Cancer Patient Michele Vanzaghi

Michele Vanzaghi, who is undergoing chemotherapy treatment after being diagnosed with testicular cancer in January 2020, has a unique perspective on COVID-19’s impact on society.

Photo: Michele Vanzaghi

‘My safeguard, Corona’: Lockdown offers surprising lift for cancer patients

Having recently qualified as a medical doctor, Michele Vanzaghi’s world was flipped upside-down by a cancer diagnosis and COVID-19.

Cancer Patient Michele Vanzaghi

Michele Vanzaghi, who is undergoing chemotherapy treatment after being diagnosed with testicular cancer in January 2020, has a unique perspective on COVID-19’s impact on society.

Photo: Michele Vanzaghi

“I’ve begun to develop a strange and admittedly selfish adoration for the virus. This is particularly because in my case – and I’m very much in the minority – COVID-19 has been a protective safeguard.”

Junior doctor Michele Vanzaghi has been locked inside his house in Franschhoek, Western Cape, for the last two months like most South Africans. However the 25-year-old’s special circumstances have led him to view the situation with hesitant gratitude. 

Vanzaghi is undergoing chemotherapy to treat testicular cancer, a diagnosis that rocked his world in January 2020.

COVID-19 optimism

Due to the compromised, vulnerable state chemotherapy leaves a patient’s immune system in, it is likely that Vanzaghi would have had to endure a spate of isolation regardless of the extraordinary circumstances that occurred. 

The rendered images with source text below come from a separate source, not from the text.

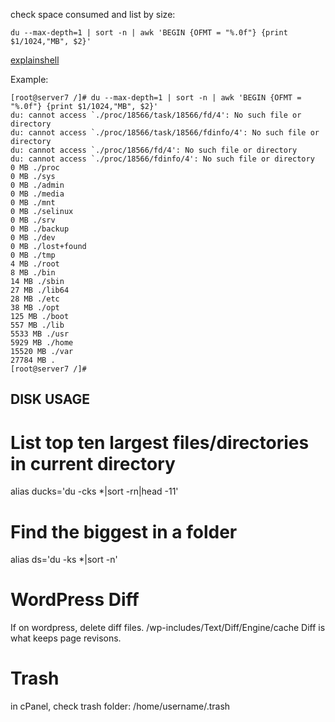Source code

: check space consumed and list by size:

    du --max-depth=1 | sort -n | awk 'BEGIN {OFMT = "%.0f"} {print $1/1024,"MB", $2}'
    
[explainshell][1]
    
Example:

    [root@server7 /]# du --max-depth=1 | sort -n | awk 'BEGIN {OFMT = "%.0f"} {print $1/1024,"MB", $2}'
    du: cannot access `./proc/18566/task/18566/fd/4': No such file or directory
    du: cannot access `./proc/18566/task/18566/fdinfo/4': No such file or directory
    du: cannot access `./proc/18566/fd/4': No such file or directory
    du: cannot access `./proc/18566/fdinfo/4': No such file or directory
    0 MB ./proc
    0 MB ./sys
    0 MB ./admin
    0 MB ./media
    0 MB ./mnt
    0 MB ./selinux
    0 MB ./srv
    0 MB ./backup
    0 MB ./dev
    0 MB ./lost+found
    0 MB ./tmp
    4 MB ./root
    8 MB ./bin
    14 MB ./sbin
    27 MB ./lib64
    28 MB ./etc
    38 MB ./opt
    125 MB ./boot
    557 MB ./lib
    5533 MB ./usr
    5929 MB ./home
    15520 MB ./var
    27784 MB .
    [root@server7 /]#
    
[1]: http://explainshell.com/explain?cmd=++++du+--max-depth%3D1+%7C+sort+-n+%7C+awk+%27BEGIN+%7BOFMT+%3D+%22%25.0f%22%7D+%7Bprint+%241%2F1024%2C%22MB%22%2C+%242%7D%27

## DISK USAGE
# List top ten largest files/directories in current directory
alias ducks='du -cks *|sort -rn|head -11'
# Find the biggest in a folder
alias ds='du -ks *|sort -n'

# WordPress Diff
If on wordpress, delete diff files. /wp-includes/Text/Diff/Engine/cache
Diff is what keeps page revisons.

# Trash
in cPanel, check trash folder: /home/username/.trash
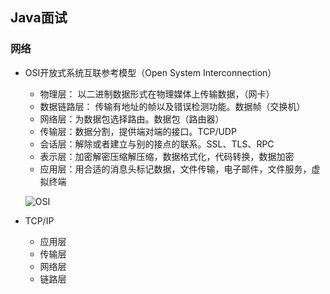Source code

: ## Java面试

### 网络
- OSI开放式系统互联参考模型（Open System Interconnection）
    - 物理层： 以二进制数据形式在物理媒体上传输数据，（网卡）
    - 数据链路层： 传输有地址的帧以及错误检测功能。数据帧（交换机）
    - 网络层：为数据包选择路由。数据包（路由器）
    - 传输层：数据分割，提供端对端的接口。TCP/UDP
    - 会话层：解除或者建立与别的接点的联系。SSL、TLS、RPC
    - 表示层：加密解密压缩解压缩，数据格式化，代码转换，数据加密
    - 应用层：用合适的消息头标记数据，文件传输，电子邮件，文件服务，虚拟终端 
    
    ![OSI](../pic/OSI.JPG)
 
- TCP/IP
    - 应用层
    - 传输层
    - 网络层
    - 链路层
    

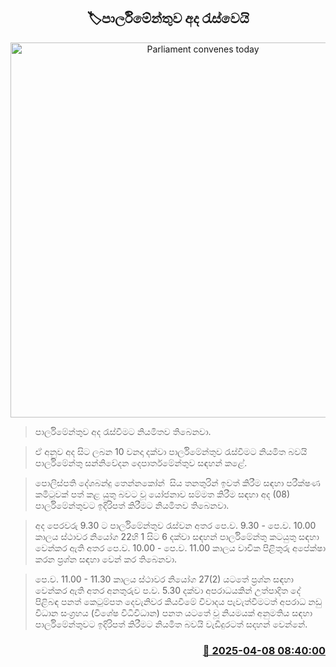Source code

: <p align='center'><b><h2 align='center' title='Parliament convenes today'>🏷පාර්ලිමේන්තුව අද රැස්වෙයි</h2></b></p>
<p align='center'><img src='https://helakuru.sgp1.cdn.digitaloceanspaces.com/esana/images/lib/parliment-new-01[1].jpg' width='600' alt='Parliament convenes today'></p>

> පාර්ලිමේන්තුව අද රැස්වීමට නියමිතව තිබෙනවා.

> ඒ අනුව අද සිට ලබන 10 වනදා දක්වා පාර්ලිමේන්තුව රැස්වීමට නියමිත බවයි පාර්ලිමේන්තු සන්නිවේදන දෙපාර්තමේන්තුව සඳහන් කළේ.

> පොලිස්පති දේශබන්දු තෙන්නකෝන්  සිය තනතුරින් ඉවත් කිරීම සඳහා පරීක්ෂණ කමිටුවක් පත් කළ යුතු බවට වූ යෝජනාව සම්මත කිරීම සඳහා අද (08) පාර්ලිමේන්තුවට ඉදිරිපත් කිරීමට නියමිතව තිබෙනවා.

> අද පෙරවරු 9.30 ට පාර්ලිමේන්තුව රැස්වන අතර පෙ.ව. 9.30 - පෙ.ව. 10.00 කාලය ස්ථාවර නියෝග 22හි 1 සිට 6 දක්වා සඳහන් පාර්ලිමේන්තු කටයුතු සඳහා වෙන්කර ඇති අතර පෙ.ව. 10.00 - පෙ.ව. 11.00 කාලය වාචික පිළිතුරු අපේක්ෂා කරන ප්‍රශ්න සඳහා වෙන් කර තිබෙනවා.

> පෙ.ව. 11.00 - 11.30 කාලය ස්ථාවර නියෝග 27(2) යටතේ ප්‍රශ්න සඳහා වෙන්කර ඇති අතර අනතුරුව ‍ප.ව. 5.30 දක්වා අපරාධයකින් උත්පාදිත දේ පිළිබඳ පනත් කෙටුම්පත දෙවැනිවර කියවීමේ විවාදය පැවැත්වීමටත් අපරාධ නඩු විධාන සංග්‍රහය (විශේෂ විධිවිධාන) පනත යටතේ වූ නියමයක් අනුමතිය සඳහා පාර්ලිමේන්තුවට ඉදිරිපත් කිරීමට නියමිත බවයි වැඩිදුරටත් සදහන් වෙන්නේ.



<h3 align='right'><a href='https://www.helakuru.lk/esana/p/109062/'>📅 2025-04-08 08:40:00</a></h3>
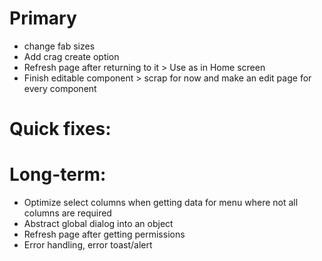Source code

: # Primary

- change fab sizes
- Add crag create option
- Refresh page after returning to it > Use as in Home screen
- Finish editable component > scrap for now and make an edit page for every component

# Quick fixes:

# Long-term:

- Optimize select columns when getting data for menu where not all columns are required
- Abstract global dialog into an object
- Refresh page after getting permissions
- Error handling, error toast/alert

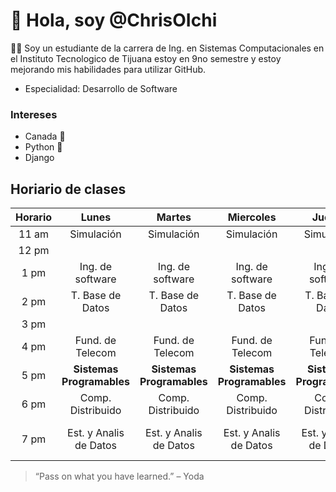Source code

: 
# 👋 Hola, soy @ChrisOIchi

👨‍🎓 Soy un estudiante de la carrera de Ing. en Sistemas Computacionales en el Instituto Tecnologico de Tijuana estoy en 9no semestre y estoy mejorando mis habilidades para utilizar GitHub.
* Especialidad: Desarrollo de Software

### Intereses

* Canada 🍁
* Python 🐍
* Django


## Horiario de clases

| Horario |           Lunes           |           Martes          |         Miercoles         |           Jueves          |         Viernes        |
|:-------:|:-------------------------:|:-------------------------:|:-------------------------:|:-------------------------:|:----------------------:|
|  11 am  |         Simulación        |         Simulación        |         Simulación        |         Simulación        |       Simulación       |
|  12 pm  |                           |                           |                           |                           |                        |
|   1 pm  |      Ing. de software     |      Ing. de software     |      Ing. de software     |      Ing. de software     |    Ing. de software    |
|   2 pm  |      T. Base de Datos     |      T. Base de Datos     |      T. Base de Datos     |      T. Base de Datos     |                        |
|   3 pm  |                           |                           |                           |                           |                        |
|   4 pm  |      Fund. de Telecom     |      Fund. de Telecom     |      Fund. de Telecom     |      Fund. de Telecom     |                        |
|   5 pm  | **Sistemas Programables** | **Sistemas Programables** | **Sistemas Programables** | **Sistemas Programables** |                        |
|   6 pm  |     Comp. Distribuido     |     Comp. Distribuido     |     Comp. Distribuido     |     Comp. Distribuido     |    Comp. Distribuido   |
|   7 pm  |   Est. y Analis de Datos  |   Est. y Analis de Datos  |   Est. y Analis de Datos  |   Est. y Analis de Datos  | Est. y Analis de Datos |



> “Pass on what you have learned.” – Yoda

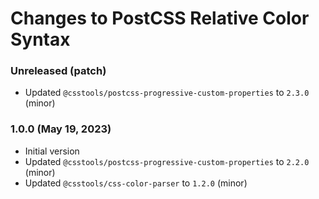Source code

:# Changes to PostCSS Relative Color Syntax

### Unreleased (patch)

- Updated `@csstools/postcss-progressive-custom-properties` to `2.3.0` (minor)


### 1.0.0 (May 19, 2023)

- Initial version
- Updated `@csstools/postcss-progressive-custom-properties` to `2.2.0` (minor)
- Updated `@csstools/css-color-parser` to `1.2.0` (minor)


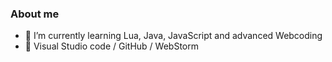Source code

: ### About me

- 🌱 I’m currently learning Lua, Java, JavaScript and advanced Webcoding
- 🔧 Visual Studio code / GitHub / WebStorm
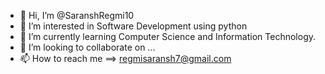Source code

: - 👋 Hi, I’m @SaranshRegmi10
- 👀 I’m interested in Software Development using python
- 🌱 I’m currently learning Computer Science and Information Technology.
- 💞️ I’m looking to collaborate on ...
- 📫 How to reach me ==> regmisaransh7@gmail.com

<!---
SaranshRegmi10/SaranshRegmi10 is a ✨ special ✨ repository because its `README.md` (this file) appears on your GitHub profile.
You can click the Preview link to take a look at your changes.
--->
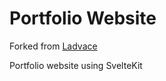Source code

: # Portfolio Website
Forked from [Ladvace](https://github.com/Ladvace/SvelteKit-Portfolio)

Portfolio website using SvelteKit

Since the lockdown was implemented in late March 2020, Vanzaghi has found himself enduring that course of isolation alongside the rest of country. 

“With chemotherapy comes great challenges irrespective of a global phenomenon,” he said. “Over the last few weeks I have finally come to the understanding of my own COVID-19 optimism.”

“As much as I am horridly terrified of how critically ‘Rona’ would invade my fragile cells, I am equally grateful for the defences it has brought me from many other tiny little infective particles that pollinate their genetic makeup through us humans.”

“With the major reduction in human movement there is without a doubt a reduction in the probability of me becoming exposed to the multiple other infections that are partners in crime to the Corona Virus, and therefore I am paradoxically protected by the virus itself.”

Not without its challenges

He said that the heightened sanitation in cancer centres have eased his fears. 

“Nurse protocols and ensuring a sterile environment have been ramped up,” he said. “For the people who have cancer, it’s incredibly comforting.” 

He said that the lockdown does not come without its challenges to cancer patients though. 

“When I started I had my whole family around me, but now no one is allowed in while I sit there for four hours getting treatment, that sucks.”

Cancer patients have been given the option to delay their treatment during the lockdown if their cases do not require urgent attention, but Vanzaghi said that he always wanted to power through. 

“I know of two patients who were with me in the beginning who have decided to delay their treatments, it depends on the risk of spread and possible outcomes.”

“But if something was to happen during that delay and you weren’t able to get the treatment that will ultimately save your life, you wouldn’t be able to live with yourself.” 

Silver linings  

Vanzaghi said that as well as the health benefits the lockdown has provided for his own case, he has also felt empowered to battle through his situation alongside millions of other south africans, and feels comforted – selfishly so by his own admission – that he isn’t missing out on anything. 

“Another fascinating positive equivocality of the coronavirus on my life has been the absolute lack of FOMO (Fear Of Missing Out) that I have felt during my time in mandatory isolation. Chemotherapy regimens attack the immune system and therefore put me at risk of serious infection, so I would have been baking banana bread and hoarding toilet paper irrespective of a novel viruses floating around.”

“However, now I am not alone in these remote times and it is a wonderful blessing to have so many people share a similar eagerness to connect digitally.”

He suggested that everyone follow his lead to the best of their abilities and seek silver linings amidst the chaos and uncertainty.  

“This is probably a strange way to perceive the current ongoings of the world but perhaps it is time that we start to develop an unconventional optimism against this disease. These positivity’s by no measure outweigh or even equate to the absolute brutality of COVID 19 on our entire population, but I strongly believe that amongst all bad we must always seek good.”